Moore meets all kinds of fans in his travels, and he even bafflingly says that “I know there are people that do way more than I do.”
“But I feel like I do pretty well, and have lucked into some good stuff, for somebody who has a full time job as a police officer.”
Oh yeah, that was the next question. How does one pay for all of this? On a police officer’s salary? Or a writer’s? Or a software analyst’s?
“Well, I work a lot of overtime, and I don’t do much else. I buy the cheap seats, and a lot of the high school and college games are free or cheap. As for the trips, I have credit card bills, but I don’t have kids, and as my uncle, who I was very close to, often said, ‘You’re a long time dead.’ So I don’t save up much.

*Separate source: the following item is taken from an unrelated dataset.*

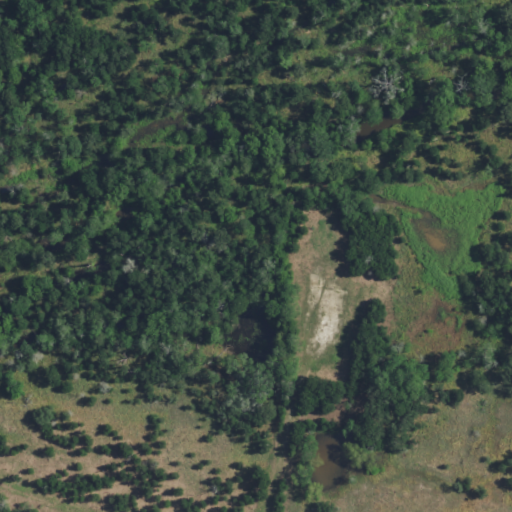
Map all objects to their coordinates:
road: (313, 260)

“I really work at looking for deals. I have family in Europe so all those trips I’m usually staying a week or more for free somewhere. I’ve run it down dangerously low before, but I’ve realized I have to work more overtime to pay for it. Plus my position as an International scorekeeper for the World Baseball Softball Confederation allows for all-expense-paid trips to new locations and that helps, too.”
In other words, it can be done. Just work overtime.
Asked what his ultimate goal is after 500, Moore had an interesting answer: “To see a game on every day of the calendar year. I am missing December 24th, 27th and 31st. The 24th will be very hard to find a game because the Latin countries don’t play on that day.
“And to see it in every country where it is played. That includes Uganda, Kenya, Iran, Pakistan, Moldova, etc.”
Might he actually set his sights on 1,000 ballparks?
Moore’s answer to that question alone should put him in a Hall of Fame of some kind.
“I would say 1,000 is the next goal, not necessarily the ultimate goal.”